Since Intel® Turbo Boost Technology is automatically controlled by the CPU, a developer cannot directly control it. However, it’s important to understand how it works. Most games I have investigated benefit well from the graphics turbo scaling.

The addition of Intel® Advanced Vector Extensions (Intel® AVX) is another interesting Sandy Bridge feature. AVX extends SIMD (single instruction multiple data) instructions from 128 bits to 256 bits. For applications that are floating point intensive, AVX enables a single instruction to work on eight floating points at a time instead of the four that the current SIMD provides.

It’s important to note other hardware vendors have also announced support for AVX.

Most developers will just use the latest Microsoft® Visual Studio compiler or Intel’s C/C++ Compiler to take advantage of AVX. But, for the clock counting, bit shifting, tech heads out there, you can learn more at the Intel’s AVX website.

The best way to work with AVX is through intrinsics, which are supported by both the Microsoft and Intel compilers. Anyone familiar with programming SSE or the PlayStation* 3’s SPUs will be good “frenemies” with intrinsics. Intrinsics are compiler specific functions that usually compile down to highly efficient inlined machine instructions. Since the compiler has a strong understanding of intrinsics, it will often generate code faster than inlined assembly. Intrinsics are the best way to write high-throughput, compute-intensive code on the CPU (intrinsics are an acquired taste, like wine or Remedy Entertainment’s Alan Wake*).

Intel engineers and performance hungry developers are already exploring ways AVX can benefit game and graphics applications. For example, my coworker Stan Melax, just wrote a great article presenting a programming pattern to improve the performance of geometry computations by transposing packed 3D data on-the-fly.

AVX is interesting, but let’s shift our focus to the graphics engine.

Remember, Sandy Bridge is a DirectX 10.1 part. I like the DX11 multithreaded API, so most of my current code is DX11 with the proper DX10.1 “feature level” set for Sandy Bridge. With full DX10.1 support, there are no real major surprises when programming for Intel graphics. However, there are few things to keep in mind.

The memory layout for processor graphics is different than it is for a discrete card. Graphics applications often check for the amount of available free video memory early in execution. As a result of the dynamic allocation of graphics memory performed by the Intel® HD Graphics devices (based on application requests), you need to know the total amount of memory that is truly available to the graphics device. Memory checks that supply only the amount of “local” or “dedicated” graphics memory available do not supply an appropriate value for the Intel® HD Graphics devices.
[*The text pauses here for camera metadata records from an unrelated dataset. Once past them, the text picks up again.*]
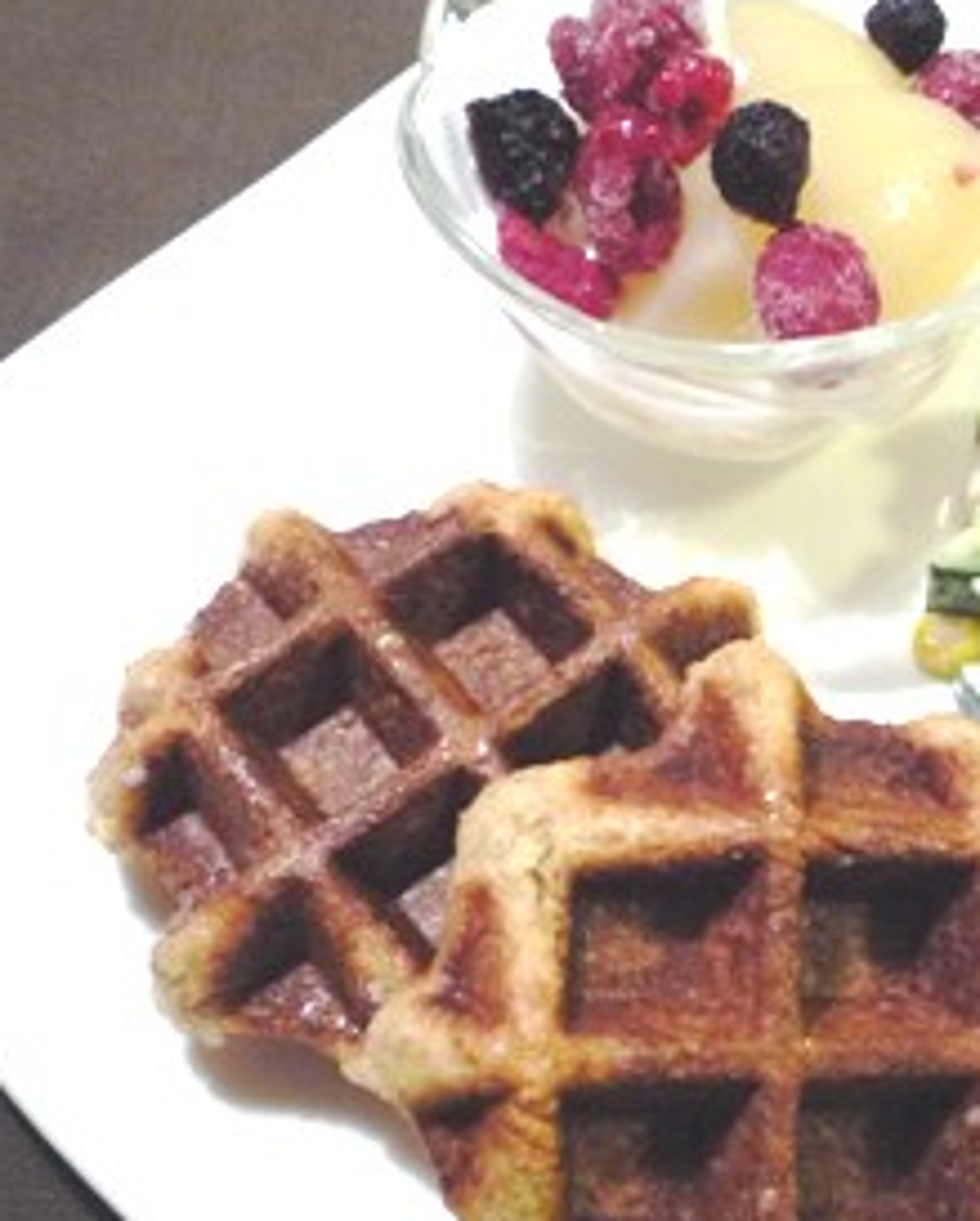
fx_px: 1737
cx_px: 837
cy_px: 711
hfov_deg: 30.4
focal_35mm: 48
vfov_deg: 38.6
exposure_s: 1/30
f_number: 3.3
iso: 400
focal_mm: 5.2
All video memory on Intel® HD Graphics and earlier generations, including Intel® Graphics Media Accelerator Series 3 and 4, use Dynamic Video Memory Technology (DVMT). DVMT memory is considered “local memory.” “Non-local video memory” will show as ZERO (0). This should not be used to determine compatibility with Accelerated Graphics Port (AGP) or PCI Express*.

To accurately detect the amount of memory available, you’ll need to check the total video memory availability. The Microsoft DirectX* SDK (June 2010) includes the VideoMemory sample code and describes five commonly used methods to detect the total amount of video memory. Applications targeting Microsoft Windows Vista* and Microsoft Windows* 7, should reference GetVideoMemoryViaDXGI. For Microsoft Windows* XP applications, GetVideoMemoryViaWMI is a good starting place. For more information, see the Microsoft sample code site.

The best place to get started with Intel processor graphics is to check out the Intel Graphics Developer’s Guides

With nearly a million PCs shipped each day, the available market of processor graphics is growing quickly. It’s worthwhile to understand and validate on processor graphics. Soon, processor graphics will be everywhere.